ICC profile editor

Hi. Anyone knows an ICC (ICM) profile editor (by Adobe or - in lack thereof - any other, preferably freeware) to fine-tune an ICC profile created by a calibration device ? Thanks.

@PeterFigen: I know, they shouldn't be edited. Datacolor already exchanged the device, same results. We have problems on several different monitor brands. I feel, Datacolor's calibration doesn't do a good job. Thanks for suggesting ProfileMaker5's Edit Module, I'll try that out.
@Glenn_UK: Thanks for confirming that Photoshop has no such capabilities. And I admit, I didn't quite understand the article I was linking to. I just read "Open Photoshop ... Save as a copy, and create a new icc profile with this file" So I thought, maybe Photoshop has a function I'm not aware of. The problem I experience is that the monitor - after calibration - has a slight green cast (when compared to an industrial greyscale chart). So basically, I wanted to bend the green gamma curve a bit down. I know, that this is not a solution, but I have to get a job done and need this as a temporary fix in the meanwhile ... better than nothing. I will study other calibration devices afterwards, I just don't have the time right now for this work unfortunately.

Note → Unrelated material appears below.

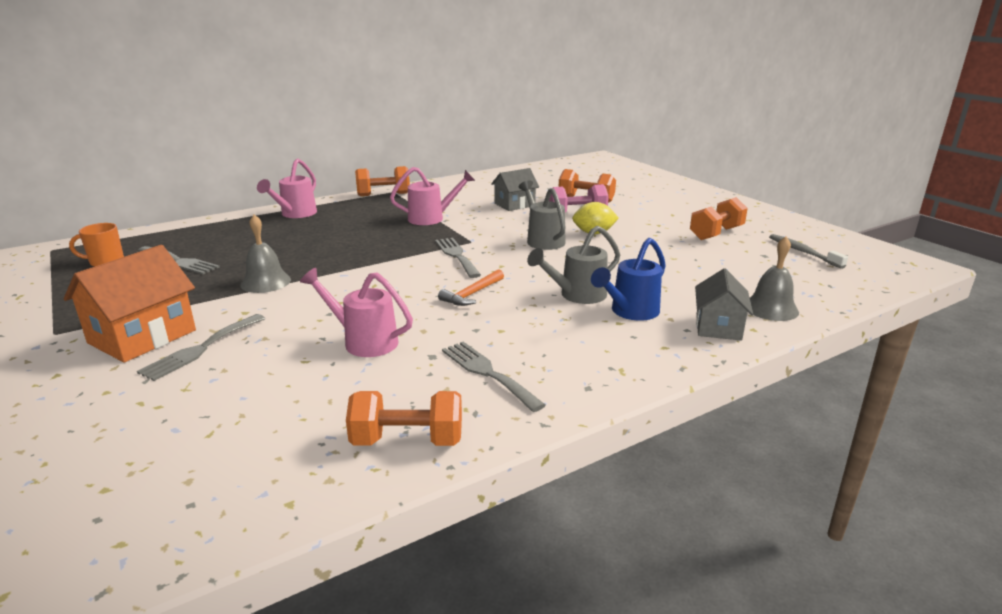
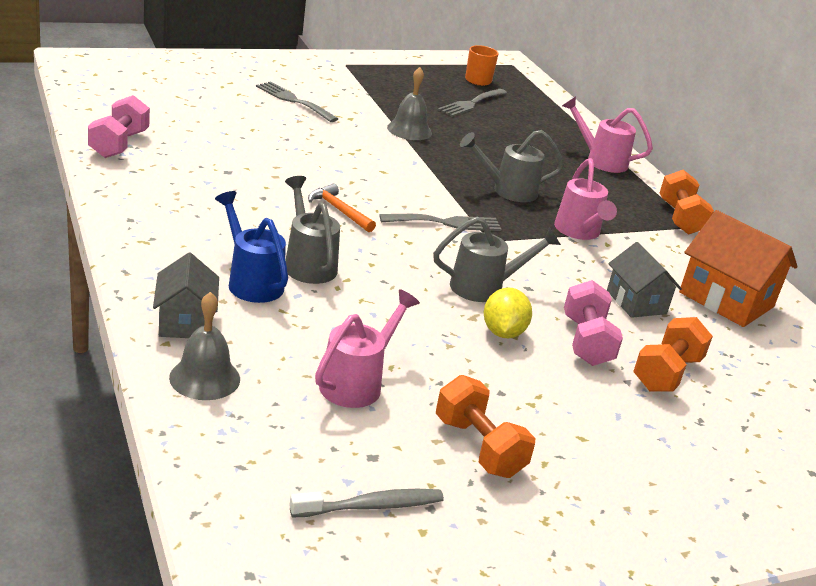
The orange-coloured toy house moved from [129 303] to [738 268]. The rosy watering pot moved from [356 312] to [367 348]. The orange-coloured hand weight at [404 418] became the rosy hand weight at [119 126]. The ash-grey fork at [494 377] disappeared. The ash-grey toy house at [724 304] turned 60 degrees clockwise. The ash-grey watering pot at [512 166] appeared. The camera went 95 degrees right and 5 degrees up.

@GustavoSanchez+Glenn: Thanks for suggesting BasICColor Display4. I'll look into that.
@Freeagtent: I work on an Eizo Flexscan Monitor. It has several predefined working modes: Text, Picture, Movie, Custom, sRGB. Obviously exluding the first three, I settled for sRGB, because in this mode I can only adjust the backlight, nothing else and I thought - or at least hoped - that it would be closest to my calibration target (sRGB) and thus make me achieve the best calibration results (because the less the display output has to be "corrected"/"adjusted", the better). Also, in custom mode, I have several settings and therefore more possibilities to do something "wrong" ... so I thought I stick to sRGB, because there are no parameters and the SpyderCalibration has no parameters in that case either, so at least there's no possiblity for a user-error.
And thanks for thinking about it, but yes, my monitor is warmed up >1 hour and I have the ambient light detection set to off (as suggested by Datacolor's support). I have filed a ticket with them more than 1 month ago and every once in a while I get messages, saying they are sorry, they are still evaluating the problem on it on different systems/monitors, so judging from that, I guess they might have a production problem.